**Aim of the exercise**
Each line of the data must reappear exactly in your answer, with no images included.

------

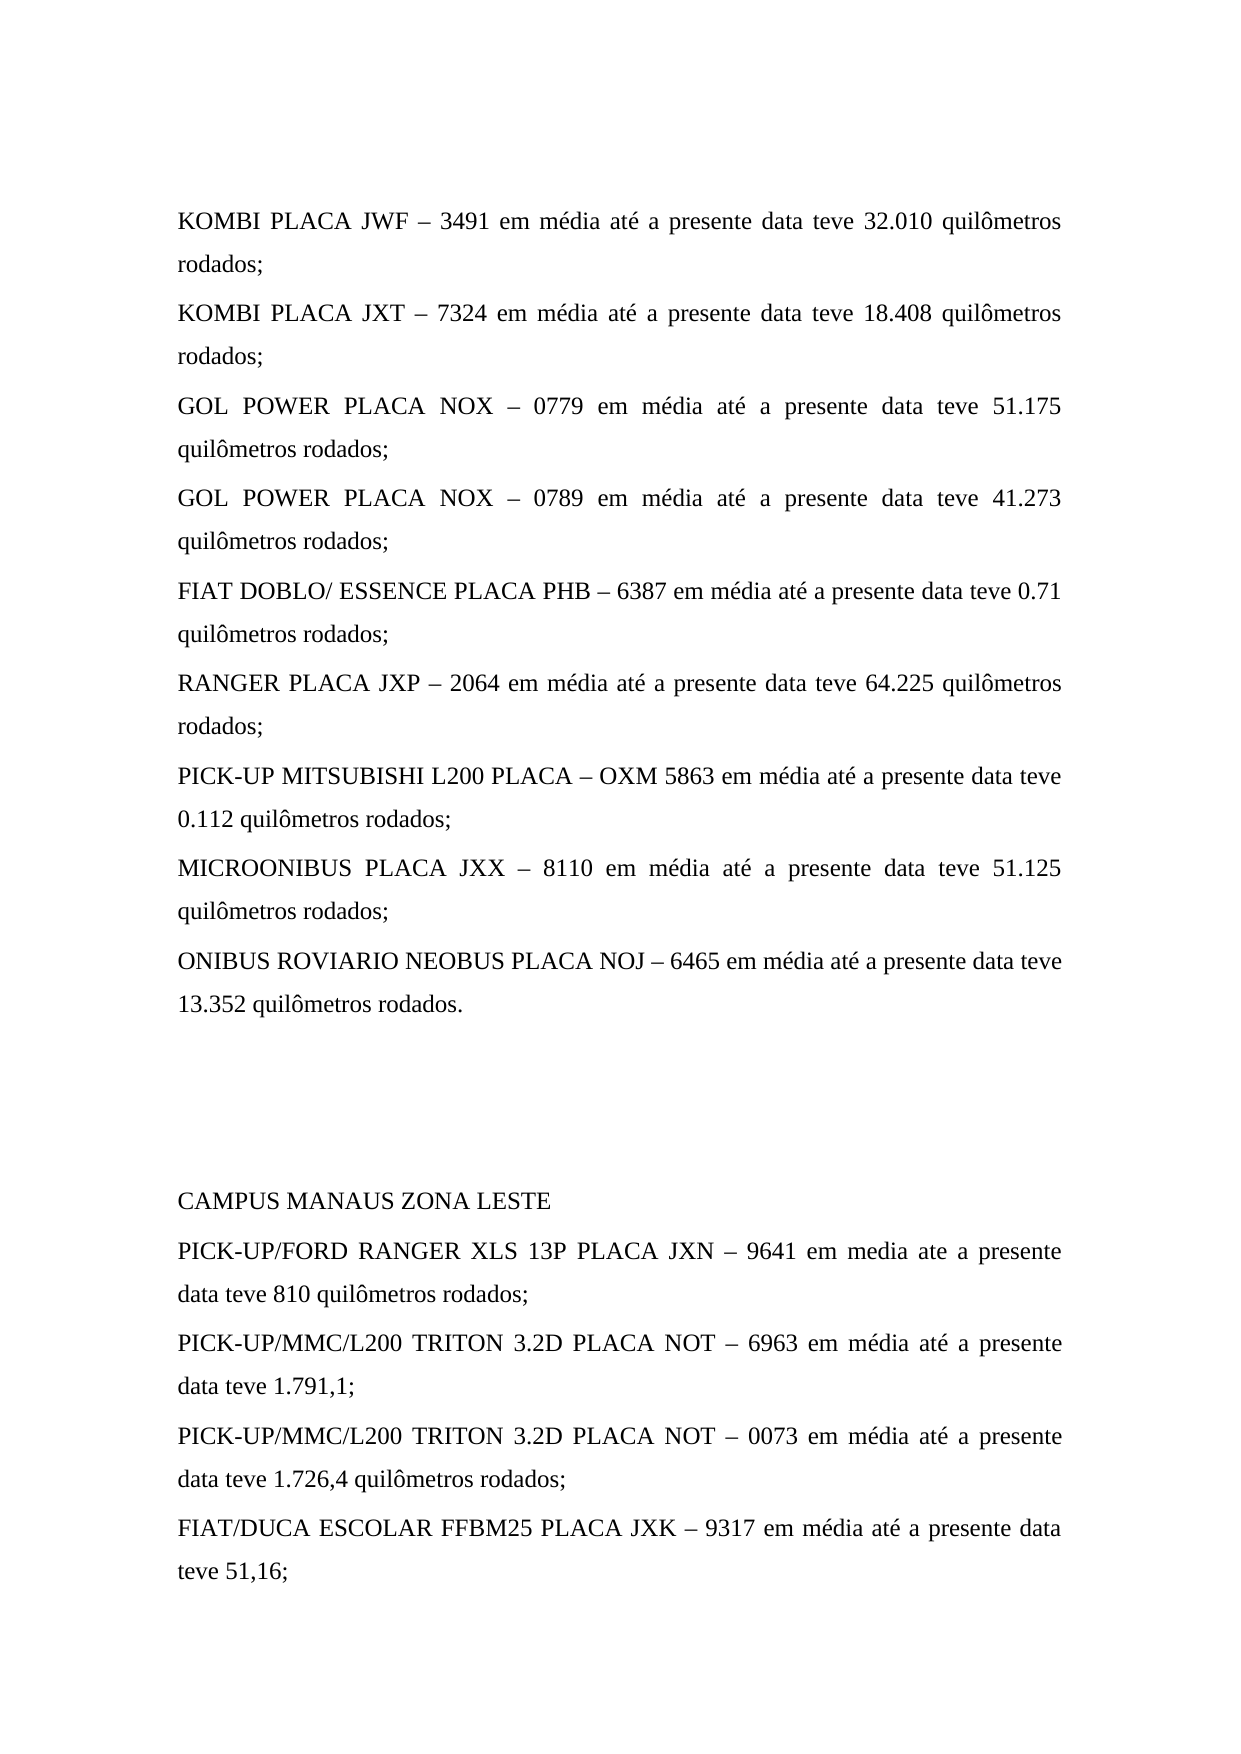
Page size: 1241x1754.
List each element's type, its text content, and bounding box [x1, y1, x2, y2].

text PICK-UP/MMC/L200 TRITON 3.2D PLACA NOT – 6963 em média até a presente data teve 1.791,1; [177, 1328, 1063, 1400]
text RANGER PLACA JXP – 2064 em média até a presente data teve 64.225 quilômetros rodados; [177, 668, 1063, 740]
text GOL POWER PLACA NOX – 0779 em média até a presente data teve 51.175 quilômetros rodados; [177, 391, 1063, 463]
text KOMBI PLACA JXT – 7324 em média até a presente data teve 18.408 quilômetros rodados; [177, 298, 1063, 370]
text CAMPUS MANAUS ZONA LESTE [177, 1186, 1063, 1215]
text PICK-UP/FORD RANGER XLS 13P PLACA JXN – 9641 em media ate a presente data teve 810 quilômetros rodados; [177, 1236, 1063, 1308]
text PICK-UP/MMC/L200 TRITON 3.2D PLACA NOT – 0073 em média até a presente data teve 1.726,4 quilômetros rodados; [177, 1421, 1063, 1493]
text FIAT/DUCA ESCOLAR FFBM25 PLACA JXK – 9317 em média até a presente data teve 51,16; [177, 1513, 1063, 1585]
text MICROONIBUS PLACA JXX – 8110 em média até a presente data teve 51.125 quilômetros rodados; [177, 853, 1063, 925]
text ONIBUS ROVIARIO NEOBUS PLACA NOJ – 6465 em média até a presente data teve 13.352 quilômetros rodados. [177, 946, 1063, 1018]
text GOL POWER PLACA NOX – 0789 em média até a presente data teve 41.273 quilômetros rodados; [177, 483, 1063, 555]
text FIAT DOBLO/ ESSENCE PLACA PHB – 6387 em média até a presente data teve 0.71 quilômetros rodados; [177, 576, 1063, 648]
text PICK-UP MITSUBISHI L200 PLACA – OXM 5863 em média até a presente data teve 0.112 quilômetros rodados; [177, 761, 1063, 833]
text KOMBI PLACA JWF – 3491 em média até a presente data teve 32.010 quilômetros rodados; [177, 206, 1063, 278]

------

**Exercise solution**
Page size: 1241x1754.
List each element's type, its text content, and bounding box [x1, y1, x2, y2].

text PICK-UP/MMC/L200 TRITON 3.2D PLACA NOT – 6963 em média até a presente data teve 1.791,1; [177, 1328, 1063, 1400]
text RANGER PLACA JXP – 2064 em média até a presente data teve 64.225 quilômetros rodados; [177, 668, 1063, 740]
text GOL POWER PLACA NOX – 0779 em média até a presente data teve 51.175 quilômetros rodados; [177, 391, 1063, 463]
text KOMBI PLACA JXT – 7324 em média até a presente data teve 18.408 quilômetros rodados; [177, 298, 1063, 370]
text CAMPUS MANAUS ZONA LESTE [177, 1186, 1063, 1215]
text PICK-UP/FORD RANGER XLS 13P PLACA JXN – 9641 em media ate a presente data teve 810 quilômetros rodados; [177, 1236, 1063, 1308]
text PICK-UP/MMC/L200 TRITON 3.2D PLACA NOT – 0073 em média até a presente data teve 1.726,4 quilômetros rodados; [177, 1421, 1063, 1493]
text FIAT/DUCA ESCOLAR FFBM25 PLACA JXK – 9317 em média até a presente data teve 51,16; [177, 1513, 1063, 1585]
text MICROONIBUS PLACA JXX – 8110 em média até a presente data teve 51.125 quilômetros rodados; [177, 853, 1063, 925]
text ONIBUS ROVIARIO NEOBUS PLACA NOJ – 6465 em média até a presente data teve 13.352 quilômetros rodados. [177, 946, 1063, 1018]
text GOL POWER PLACA NOX – 0789 em média até a presente data teve 41.273 quilômetros rodados; [177, 483, 1063, 555]
text FIAT DOBLO/ ESSENCE PLACA PHB – 6387 em média até a presente data teve 0.71 quilômetros rodados; [177, 576, 1063, 648]
text PICK-UP MITSUBISHI L200 PLACA – OXM 5863 em média até a presente data teve 0.112 quilômetros rodados; [177, 761, 1063, 833]
text KOMBI PLACA JWF – 3491 em média até a presente data teve 32.010 quilômetros rodados; [177, 206, 1063, 278]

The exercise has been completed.